È una imitazione grottesca del mondo del consumo. Dick esaspera la realtà illusoria di quelle pubblicità che già negli anni Sessanta vendevano non semplici oggetti ma stili di vita. Dick prende sul serio il mondo della merce e porta alle estreme conseguenze l’ideologia del consumismo. Era postmoderno prima dei postmoderni. Una cosa che davvero non torna ne Le tre stigmate sono le donne. Sono piatte, poco interessanti – qui come in altri libri di Dick. È una questione di cui si è già discusso molto. Si dice che Dick a un certo punto abbia riconosciuto la cosa e abbia cambiato approccio grazie ad alcuni pezzi critici che scrisse Ursula K. Le Guin in cui mostrava come le donne in Dick fossero solo simulacri: stronze, fatali, angeliche, prosperose, bellissime… comunque sempre di cartone.

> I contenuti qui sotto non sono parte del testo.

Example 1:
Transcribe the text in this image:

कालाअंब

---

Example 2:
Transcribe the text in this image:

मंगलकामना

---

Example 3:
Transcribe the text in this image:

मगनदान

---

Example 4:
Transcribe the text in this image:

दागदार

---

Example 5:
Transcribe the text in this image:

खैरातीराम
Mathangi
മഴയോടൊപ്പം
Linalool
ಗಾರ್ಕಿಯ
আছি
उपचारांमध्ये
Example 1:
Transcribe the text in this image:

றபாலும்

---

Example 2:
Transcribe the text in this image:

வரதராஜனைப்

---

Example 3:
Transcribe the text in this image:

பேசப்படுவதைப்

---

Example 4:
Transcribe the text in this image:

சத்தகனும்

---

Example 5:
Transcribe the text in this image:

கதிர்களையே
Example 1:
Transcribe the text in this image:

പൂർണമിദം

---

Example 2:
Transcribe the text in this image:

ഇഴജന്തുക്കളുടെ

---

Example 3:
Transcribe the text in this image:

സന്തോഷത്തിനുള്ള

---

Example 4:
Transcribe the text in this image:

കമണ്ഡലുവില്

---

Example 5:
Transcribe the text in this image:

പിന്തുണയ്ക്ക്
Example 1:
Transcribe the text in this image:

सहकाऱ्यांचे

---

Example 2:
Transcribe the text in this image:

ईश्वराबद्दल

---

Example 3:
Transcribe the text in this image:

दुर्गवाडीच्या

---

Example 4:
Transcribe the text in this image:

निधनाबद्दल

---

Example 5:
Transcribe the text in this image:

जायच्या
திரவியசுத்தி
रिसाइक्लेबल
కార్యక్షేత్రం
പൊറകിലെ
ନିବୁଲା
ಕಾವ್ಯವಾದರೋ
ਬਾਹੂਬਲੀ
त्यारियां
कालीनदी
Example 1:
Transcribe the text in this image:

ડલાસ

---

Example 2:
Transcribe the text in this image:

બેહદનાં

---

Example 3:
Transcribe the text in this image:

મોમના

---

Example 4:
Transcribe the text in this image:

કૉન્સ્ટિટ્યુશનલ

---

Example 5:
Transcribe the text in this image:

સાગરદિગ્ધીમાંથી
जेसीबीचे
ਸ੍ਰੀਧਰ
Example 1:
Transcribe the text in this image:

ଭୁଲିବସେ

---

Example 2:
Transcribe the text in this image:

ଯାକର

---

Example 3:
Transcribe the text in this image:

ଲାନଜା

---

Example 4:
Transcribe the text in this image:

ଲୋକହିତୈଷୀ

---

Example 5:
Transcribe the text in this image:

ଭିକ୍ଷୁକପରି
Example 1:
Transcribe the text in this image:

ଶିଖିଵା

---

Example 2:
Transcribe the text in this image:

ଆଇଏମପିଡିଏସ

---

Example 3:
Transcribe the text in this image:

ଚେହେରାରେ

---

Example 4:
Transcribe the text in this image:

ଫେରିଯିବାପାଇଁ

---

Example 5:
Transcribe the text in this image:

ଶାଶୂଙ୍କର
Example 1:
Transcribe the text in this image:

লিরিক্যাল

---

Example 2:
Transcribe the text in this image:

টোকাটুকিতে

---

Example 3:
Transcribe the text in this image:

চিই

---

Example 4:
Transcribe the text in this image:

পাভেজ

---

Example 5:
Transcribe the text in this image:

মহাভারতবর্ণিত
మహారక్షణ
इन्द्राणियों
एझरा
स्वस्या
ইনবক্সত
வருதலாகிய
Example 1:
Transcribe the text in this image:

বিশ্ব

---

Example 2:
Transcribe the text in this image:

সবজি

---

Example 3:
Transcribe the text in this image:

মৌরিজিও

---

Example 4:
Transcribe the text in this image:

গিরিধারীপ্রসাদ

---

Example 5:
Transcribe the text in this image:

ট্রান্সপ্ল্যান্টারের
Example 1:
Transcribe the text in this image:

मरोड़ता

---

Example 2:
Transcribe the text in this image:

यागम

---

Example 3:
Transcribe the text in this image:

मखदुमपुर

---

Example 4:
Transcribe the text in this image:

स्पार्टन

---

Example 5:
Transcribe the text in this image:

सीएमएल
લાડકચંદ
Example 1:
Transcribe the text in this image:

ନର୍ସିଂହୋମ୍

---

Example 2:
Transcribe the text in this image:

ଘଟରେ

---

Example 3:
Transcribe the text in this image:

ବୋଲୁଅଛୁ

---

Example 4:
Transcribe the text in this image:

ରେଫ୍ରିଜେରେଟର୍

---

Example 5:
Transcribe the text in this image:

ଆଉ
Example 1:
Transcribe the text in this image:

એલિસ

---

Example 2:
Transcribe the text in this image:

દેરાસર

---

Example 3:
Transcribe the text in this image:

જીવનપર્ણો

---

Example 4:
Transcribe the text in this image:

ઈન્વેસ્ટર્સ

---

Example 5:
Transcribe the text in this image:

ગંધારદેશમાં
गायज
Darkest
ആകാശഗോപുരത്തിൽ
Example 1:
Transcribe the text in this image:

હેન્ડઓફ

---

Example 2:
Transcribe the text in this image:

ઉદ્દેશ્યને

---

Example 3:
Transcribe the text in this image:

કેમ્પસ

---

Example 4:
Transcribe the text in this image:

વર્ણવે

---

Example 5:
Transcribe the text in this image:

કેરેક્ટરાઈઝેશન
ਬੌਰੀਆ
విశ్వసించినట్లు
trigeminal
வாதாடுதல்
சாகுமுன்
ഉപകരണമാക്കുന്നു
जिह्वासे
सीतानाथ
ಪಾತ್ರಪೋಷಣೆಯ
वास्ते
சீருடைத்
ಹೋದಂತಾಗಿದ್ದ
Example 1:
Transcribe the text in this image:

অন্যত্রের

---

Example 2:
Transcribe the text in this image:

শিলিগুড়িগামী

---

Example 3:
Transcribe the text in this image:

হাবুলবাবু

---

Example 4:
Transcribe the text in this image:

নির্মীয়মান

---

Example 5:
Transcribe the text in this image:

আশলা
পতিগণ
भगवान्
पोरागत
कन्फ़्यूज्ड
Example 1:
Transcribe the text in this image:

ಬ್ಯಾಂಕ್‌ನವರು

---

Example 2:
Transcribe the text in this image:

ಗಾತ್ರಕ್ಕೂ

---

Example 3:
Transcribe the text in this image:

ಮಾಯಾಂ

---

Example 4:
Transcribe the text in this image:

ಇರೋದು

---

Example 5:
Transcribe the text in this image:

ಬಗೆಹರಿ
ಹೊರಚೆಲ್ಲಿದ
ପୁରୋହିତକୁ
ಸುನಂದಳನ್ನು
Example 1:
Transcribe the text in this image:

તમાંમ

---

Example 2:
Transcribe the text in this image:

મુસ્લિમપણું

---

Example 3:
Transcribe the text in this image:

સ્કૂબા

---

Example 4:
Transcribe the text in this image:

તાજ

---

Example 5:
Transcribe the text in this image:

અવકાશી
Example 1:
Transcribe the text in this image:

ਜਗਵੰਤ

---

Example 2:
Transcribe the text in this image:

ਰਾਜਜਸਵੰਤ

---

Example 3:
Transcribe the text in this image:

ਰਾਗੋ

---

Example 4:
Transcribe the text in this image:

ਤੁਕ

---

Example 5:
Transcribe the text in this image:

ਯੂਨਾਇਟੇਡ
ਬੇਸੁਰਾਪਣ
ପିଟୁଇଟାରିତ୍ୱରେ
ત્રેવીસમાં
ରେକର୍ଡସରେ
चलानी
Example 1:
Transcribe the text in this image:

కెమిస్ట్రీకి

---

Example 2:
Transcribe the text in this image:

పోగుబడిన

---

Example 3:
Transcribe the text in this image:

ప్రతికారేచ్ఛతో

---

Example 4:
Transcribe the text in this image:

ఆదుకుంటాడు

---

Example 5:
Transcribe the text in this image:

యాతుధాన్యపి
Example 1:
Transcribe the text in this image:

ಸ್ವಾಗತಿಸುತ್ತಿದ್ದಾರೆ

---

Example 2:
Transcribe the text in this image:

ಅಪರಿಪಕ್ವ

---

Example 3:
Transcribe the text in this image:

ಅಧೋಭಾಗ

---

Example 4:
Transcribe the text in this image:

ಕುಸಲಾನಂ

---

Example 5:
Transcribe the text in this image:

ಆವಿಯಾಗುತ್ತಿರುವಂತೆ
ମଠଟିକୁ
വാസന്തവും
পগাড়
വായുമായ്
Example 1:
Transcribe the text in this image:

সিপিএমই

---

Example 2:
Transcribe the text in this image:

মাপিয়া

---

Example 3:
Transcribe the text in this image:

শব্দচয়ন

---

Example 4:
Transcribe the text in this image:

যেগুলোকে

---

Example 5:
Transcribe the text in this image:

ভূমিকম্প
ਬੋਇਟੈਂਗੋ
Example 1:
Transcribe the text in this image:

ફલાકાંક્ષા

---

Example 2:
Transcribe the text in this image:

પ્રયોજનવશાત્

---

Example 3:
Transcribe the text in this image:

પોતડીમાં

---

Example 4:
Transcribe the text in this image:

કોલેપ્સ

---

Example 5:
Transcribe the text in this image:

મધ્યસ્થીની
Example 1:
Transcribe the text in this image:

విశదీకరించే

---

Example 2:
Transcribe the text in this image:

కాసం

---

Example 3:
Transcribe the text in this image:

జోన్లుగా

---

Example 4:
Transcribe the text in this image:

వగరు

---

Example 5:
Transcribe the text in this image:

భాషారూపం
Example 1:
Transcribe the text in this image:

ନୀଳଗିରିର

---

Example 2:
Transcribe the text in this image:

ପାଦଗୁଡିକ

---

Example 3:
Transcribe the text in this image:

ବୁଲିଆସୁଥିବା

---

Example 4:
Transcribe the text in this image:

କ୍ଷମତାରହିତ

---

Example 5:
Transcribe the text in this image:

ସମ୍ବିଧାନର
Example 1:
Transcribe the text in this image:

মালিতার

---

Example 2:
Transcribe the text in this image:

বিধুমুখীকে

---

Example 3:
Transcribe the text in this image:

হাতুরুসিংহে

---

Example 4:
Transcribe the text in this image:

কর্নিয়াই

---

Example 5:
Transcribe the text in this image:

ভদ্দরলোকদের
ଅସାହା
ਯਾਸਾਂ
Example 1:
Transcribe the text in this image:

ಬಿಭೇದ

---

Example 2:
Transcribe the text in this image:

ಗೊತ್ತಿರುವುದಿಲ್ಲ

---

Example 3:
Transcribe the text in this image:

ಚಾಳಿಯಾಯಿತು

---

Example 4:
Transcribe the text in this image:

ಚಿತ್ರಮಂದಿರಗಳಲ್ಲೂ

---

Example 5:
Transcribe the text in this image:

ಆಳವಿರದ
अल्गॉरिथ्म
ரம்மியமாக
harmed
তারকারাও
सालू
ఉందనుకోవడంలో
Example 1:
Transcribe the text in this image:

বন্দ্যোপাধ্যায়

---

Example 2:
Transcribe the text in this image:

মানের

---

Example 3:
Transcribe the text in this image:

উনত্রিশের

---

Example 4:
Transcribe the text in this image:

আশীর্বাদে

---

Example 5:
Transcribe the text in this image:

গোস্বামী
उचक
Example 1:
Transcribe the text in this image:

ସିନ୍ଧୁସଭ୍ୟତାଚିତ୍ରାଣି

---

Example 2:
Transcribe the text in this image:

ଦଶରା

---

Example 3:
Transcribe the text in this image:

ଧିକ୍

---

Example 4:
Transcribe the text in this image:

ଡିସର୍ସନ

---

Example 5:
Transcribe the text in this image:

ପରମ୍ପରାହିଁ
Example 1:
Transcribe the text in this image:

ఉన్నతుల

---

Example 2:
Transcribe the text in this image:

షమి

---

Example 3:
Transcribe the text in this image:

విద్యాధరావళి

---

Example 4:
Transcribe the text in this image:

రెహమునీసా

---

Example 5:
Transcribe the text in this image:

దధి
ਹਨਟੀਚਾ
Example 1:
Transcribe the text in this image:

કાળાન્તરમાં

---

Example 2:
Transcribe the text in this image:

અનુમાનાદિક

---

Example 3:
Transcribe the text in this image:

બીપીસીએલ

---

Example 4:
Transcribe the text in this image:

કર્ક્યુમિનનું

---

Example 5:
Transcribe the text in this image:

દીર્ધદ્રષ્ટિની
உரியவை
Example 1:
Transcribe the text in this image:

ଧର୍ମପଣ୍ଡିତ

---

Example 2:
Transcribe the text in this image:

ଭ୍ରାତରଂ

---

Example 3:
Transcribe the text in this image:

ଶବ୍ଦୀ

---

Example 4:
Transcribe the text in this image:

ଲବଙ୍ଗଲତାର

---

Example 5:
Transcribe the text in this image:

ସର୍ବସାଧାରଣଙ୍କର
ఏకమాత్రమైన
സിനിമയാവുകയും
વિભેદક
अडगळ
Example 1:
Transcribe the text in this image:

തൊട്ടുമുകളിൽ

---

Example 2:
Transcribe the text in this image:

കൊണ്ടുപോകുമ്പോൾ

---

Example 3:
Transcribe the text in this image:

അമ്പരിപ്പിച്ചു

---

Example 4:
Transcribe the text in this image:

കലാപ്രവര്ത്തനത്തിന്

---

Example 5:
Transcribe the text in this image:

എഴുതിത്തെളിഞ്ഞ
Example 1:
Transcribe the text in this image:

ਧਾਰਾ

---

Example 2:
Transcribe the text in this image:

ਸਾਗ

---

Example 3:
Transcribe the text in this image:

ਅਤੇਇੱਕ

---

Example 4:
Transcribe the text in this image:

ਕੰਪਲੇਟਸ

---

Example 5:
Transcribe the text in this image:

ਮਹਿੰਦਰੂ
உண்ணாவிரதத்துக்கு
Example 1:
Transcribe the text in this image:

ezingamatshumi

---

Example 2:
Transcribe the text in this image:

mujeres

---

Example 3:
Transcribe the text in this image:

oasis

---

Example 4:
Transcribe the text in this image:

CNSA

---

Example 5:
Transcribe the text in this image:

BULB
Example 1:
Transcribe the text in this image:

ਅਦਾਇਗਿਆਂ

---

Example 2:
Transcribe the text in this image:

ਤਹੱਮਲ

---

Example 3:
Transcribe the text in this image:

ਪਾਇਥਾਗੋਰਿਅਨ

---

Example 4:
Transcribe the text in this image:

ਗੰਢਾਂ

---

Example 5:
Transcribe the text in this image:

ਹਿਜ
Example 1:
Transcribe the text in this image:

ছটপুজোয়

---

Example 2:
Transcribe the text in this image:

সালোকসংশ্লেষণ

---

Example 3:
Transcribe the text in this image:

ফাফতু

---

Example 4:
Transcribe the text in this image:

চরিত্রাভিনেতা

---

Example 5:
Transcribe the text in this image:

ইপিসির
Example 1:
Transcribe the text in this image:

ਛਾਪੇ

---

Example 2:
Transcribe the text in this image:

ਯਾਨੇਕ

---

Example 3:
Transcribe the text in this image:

Dalla biografia Divine invasioni, di Lawrence Sutin: nel maggio del 1981, mentre stava terminando La trasmigrazione di Timothy Archer, col suo ritratto affettuoso di Angel Archer [coprotagonista femminile] Phil scriverà a Le Guin gioioso e trionfante: “Questo è il momento più felice della mia vita, Ursula, perché ho incontrato faccia a faccia questa donna brillante, scontrosa, spiritosa, colta, tenera… e se non fosse stato per la tua analisi dei miei scritti su di lei probabilmente non l’avrei mai scoperta“.

In un’altra occasione Ursula Le Guin raccontò di aver scoperto in età adulta che lei e Dick avevano frequentato lo stesso liceo, a Berkeley. Diplomati nello stesso anno. Nessuno, né lei né i suoi amici, si ricordava di aver mai visto Dick a scuola.